一个遗传性共济失调7型家系的基因突变分析

目的 研究1个遗传性共济失调7型回族家系的临床表现与基因突变特点.方法 应用聚合酶链反应、分子克隆及测序等方法对1个临床诊断为遗传性共济失调的回族家系进行SCA7基因检测,对异常片段进行分子克隆测序.结果 证实该家系为遗传性共济失调7型家系,视网膜退行性变为其相对独特的临床表现.先证者父亲异常片段CAG重复为46次;先证者异常片段CAG重复次数为54次,发病年龄较父代提前22年.结论 报告1个遗传性共济失调7型回族家系,该亚型明显的遗传早现及病程进展与CAG重复次数的不稳定扩增相关.
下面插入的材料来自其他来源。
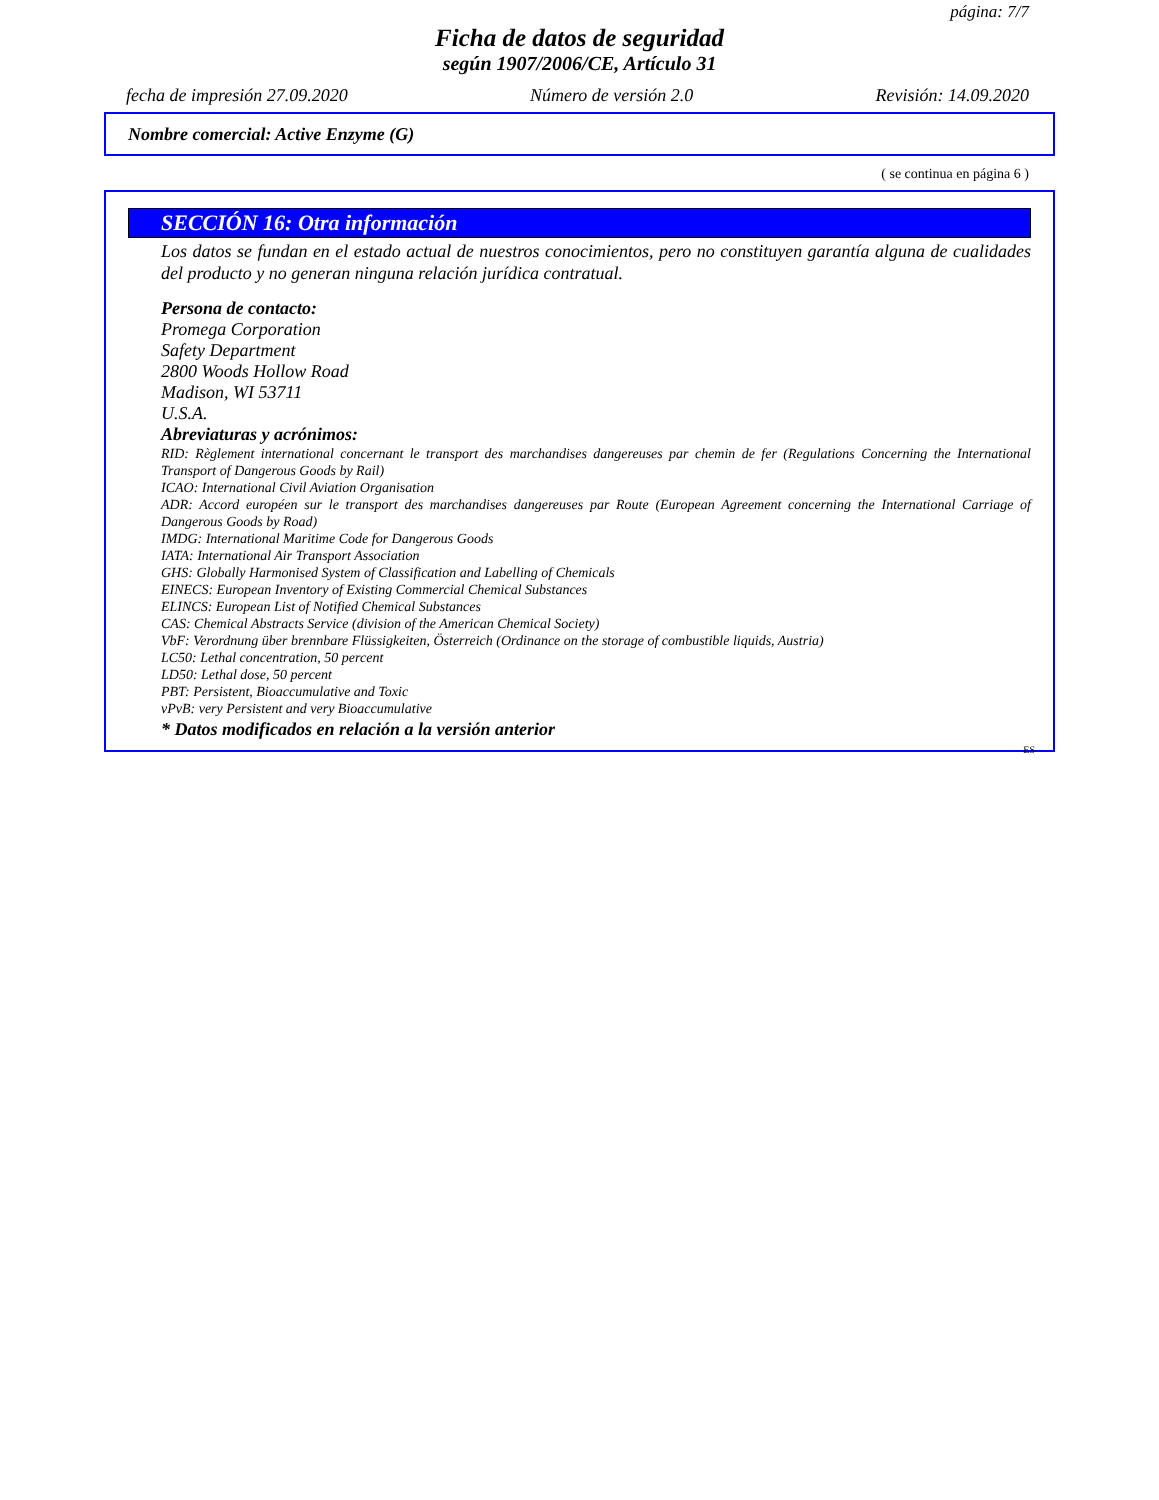página: 7/7
Ficha de datos de seguridad
según 1907/2006/CE, Artículo 31
fecha de impresión 27.09.2020 Número de versión 2.0 Revisión: 14.09.2020
Nombre comercial: Active Enzyme (G)
( se continua en página 6 )
SECCIÓN 16: Otra información
Los datos se fundan en el estado actual de nuestros conocimientos, pero no constituyen garantía alguna de cualidades del producto y no generan ninguna relación jurídica contratual.
Persona de contacto:
Promega Corporation
Safety Department
2800 Woods Hollow Road
Madison, WI 53711
U.S.A.
Abreviaturas y acrónimos:
RID: Règlement international concernant le transport des marchandises dangereuses par chemin de fer (Regulations Concerning the International Transport of Dangerous Goods by Rail)
ICAO: International Civil Aviation Organisation
ADR: Accord européen sur le transport des marchandises dangereuses par Route (European Agreement concerning the International Carriage of Dangerous Goods by Road)
IMDG: International Maritime Code for Dangerous Goods
IATA: International Air Transport Association
GHS: Globally Harmonised System of Classification and Labelling of Chemicals
EINECS: European Inventory of Existing Commercial Chemical Substances
ELINCS: European List of Notified Chemical Substances
CAS: Chemical Abstracts Service (division of the American Chemical Society)
VbF: Verordnung über brennbare Flüssigkeiten, Österreich (Ordinance on the storage of combustible liquids, Austria)
LC50: Lethal concentration, 50 percent
LD50: Lethal dose, 50 percent
PBT: Persistent, Bioaccumulative and Toxic
vPvB: very Persistent and very Bioaccumulative
* Datos modificados en relación a la versión anterior
ES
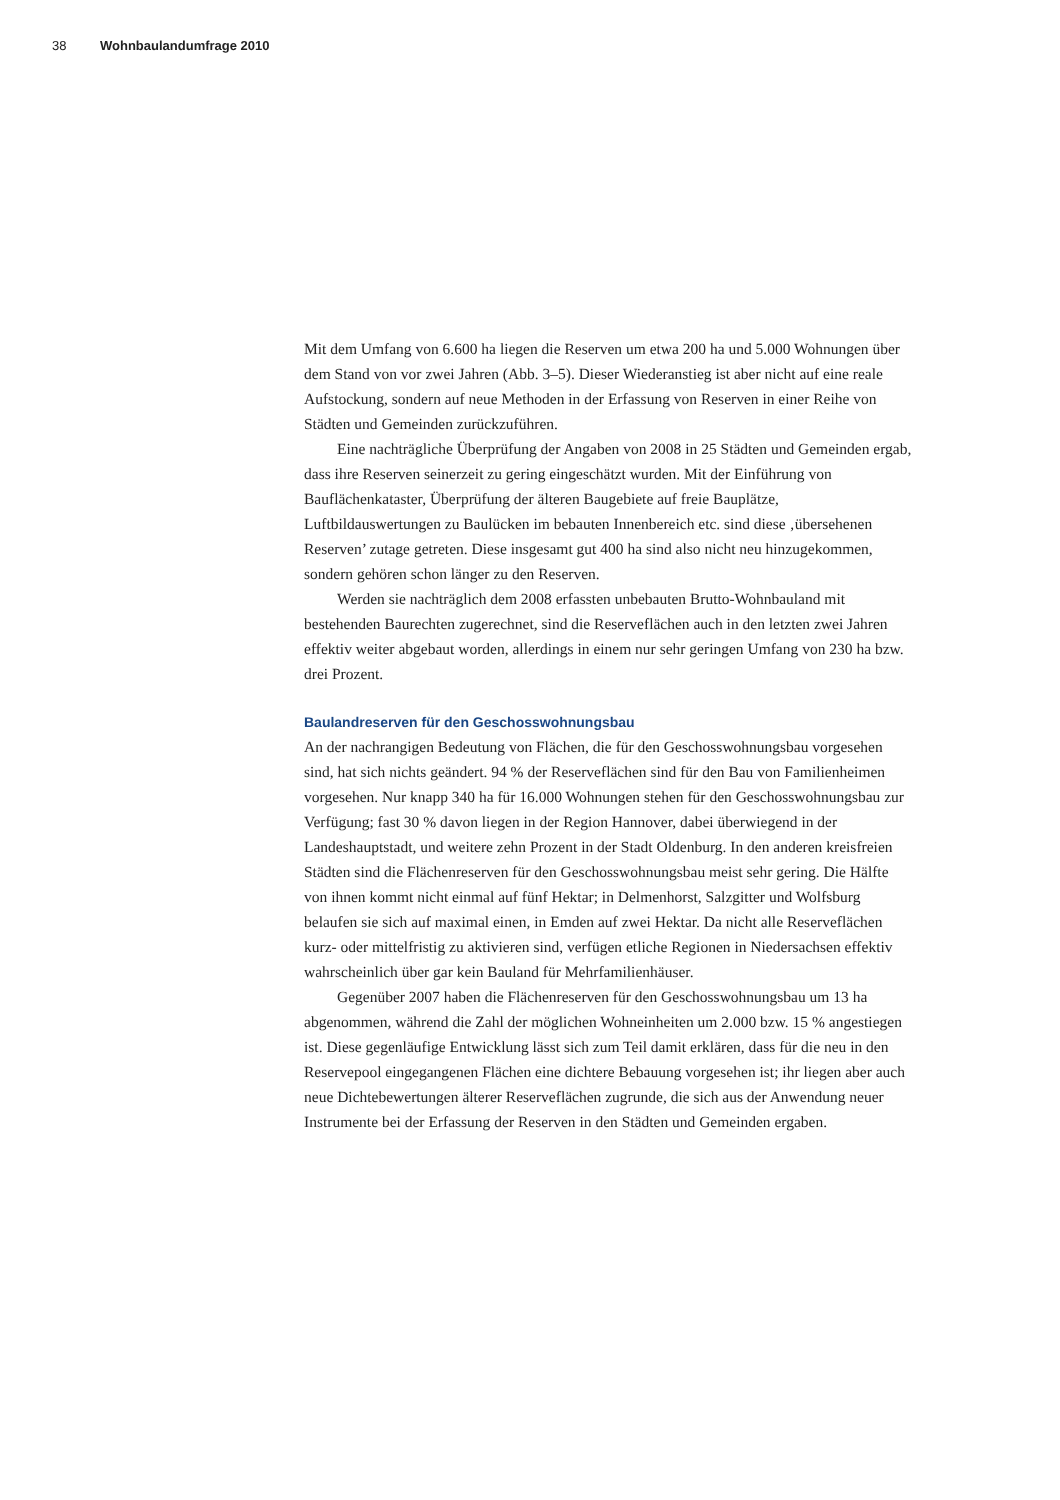38 Wohnbaulandumfrage 2010
Mit dem Umfang von 6.600 ha liegen die Reserven um etwa 200 ha und 5.000 Wohnungen über dem Stand von vor zwei Jahren (Abb. 3–5). Dieser Wiederanstieg ist aber nicht auf eine reale Aufstockung, sondern auf neue Methoden in der Erfassung von Reserven in einer Reihe von Städten und Gemeinden zurückzuführen.
Eine nachträgliche Überprüfung der Angaben von 2008 in 25 Städten und Gemeinden ergab, dass ihre Reserven seinerzeit zu gering eingeschätzt wurden. Mit der Einführung von Bauflächenkataster, Überprüfung der älteren Baugebiete auf freie Bauplätze, Luftbildauswertungen zu Baulücken im bebauten Innenbereich etc. sind diese ‚übersehenen Reserven’ zutage getreten. Diese insgesamt gut 400 ha sind also nicht neu hinzugekommen, sondern gehören schon länger zu den Reserven.
Werden sie nachträglich dem 2008 erfassten unbebauten Brutto-Wohnbauland mit bestehenden Baurechten zugerechnet, sind die Reserveflächen auch in den letzten zwei Jahren effektiv weiter abgebaut worden, allerdings in einem nur sehr geringen Umfang von 230 ha bzw. drei Prozent.
Baulandreserven für den Geschosswohnungsbau
An der nachrangigen Bedeutung von Flächen, die für den Geschosswohnungsbau vorgesehen sind, hat sich nichts geändert. 94 % der Reserveflächen sind für den Bau von Familienheimen vorgesehen. Nur knapp 340 ha für 16.000 Wohnungen stehen für den Geschosswohnungsbau zur Verfügung; fast 30 % davon liegen in der Region Hannover, dabei überwiegend in der Landeshauptstadt, und weitere zehn Prozent in der Stadt Oldenburg. In den anderen kreisfreien Städten sind die Flächenreserven für den Geschosswohnungsbau meist sehr gering. Die Hälfte von ihnen kommt nicht einmal auf fünf Hektar; in Delmenhorst, Salzgitter und Wolfsburg belaufen sie sich auf maximal einen, in Emden auf zwei Hektar. Da nicht alle Reserveflächen kurz- oder mittelfristig zu aktivieren sind, verfügen etliche Regionen in Niedersachsen effektiv wahrscheinlich über gar kein Bauland für Mehrfamilienhäuser.
Gegenüber 2007 haben die Flächenreserven für den Geschosswohnungsbau um 13 ha abgenommen, während die Zahl der möglichen Wohneinheiten um 2.000 bzw. 15 % angestiegen ist. Diese gegenläufige Entwicklung lässt sich zum Teil damit erklären, dass für die neu in den Reservepool eingegangenen Flächen eine dichtere Bebauung vorgesehen ist; ihr liegen aber auch neue Dichtebewertungen älterer Reserveflächen zugrunde, die sich aus der Anwendung neuer Instrumente bei der Erfassung der Reserven in den Städten und Gemeinden ergaben.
Mutation analysis of a Chinese family with spinocerebellar ataxia 7

Objective To characterize the clinical phenotype and the gene mutation of the spinocerebellar ataxia 7 (SCA7) family. Methods Two patients from a two generation Hui Chinese pedigree were detected by gene test. Polymerase chain reaction (PCR) for CAG trinucleotide repeats was performed for the SCA7 gene, and the fragments with expanded alleles were subcloned into the pGEM-T plasmids and sequenced. Results Molecular analysis demonstrated the pathological expansions in the SCA7 gene, with 46 CAG repeats in the expanded allele of the proband's father. The 46 repeats expanded to 54 repeats in the proband with marked anticipation of approximately 22 years. Conclusion This family was the first SCA7 Hui Chinese family reported. Retinal degeneration is relatively unique to SCA7. The instability of the expanded triplet repeats accounts for the marked anticipation and the rate of progression of the disease.